■ **TASK STATEMENT**
Filter the listing below, keeping only the lines with the word "left".
Segment Start: THE DATA
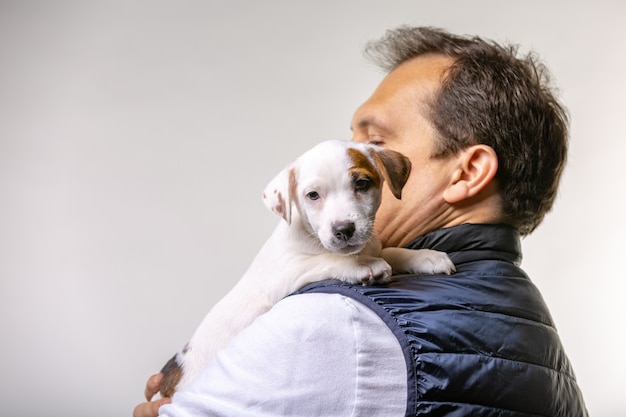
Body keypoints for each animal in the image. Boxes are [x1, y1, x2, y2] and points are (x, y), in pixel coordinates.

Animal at [156, 140, 454, 396]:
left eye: (362, 183)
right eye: (313, 195)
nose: (343, 229)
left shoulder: (372, 245)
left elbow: (391, 252)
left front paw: (427, 257)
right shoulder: (284, 273)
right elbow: (327, 260)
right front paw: (363, 266)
Segment End: THE DATA
■ **EXERCISE ANSWER**
left eye: (362, 183)
left shoulder: (372, 245)
left elbow: (391, 252)
left front paw: (427, 257)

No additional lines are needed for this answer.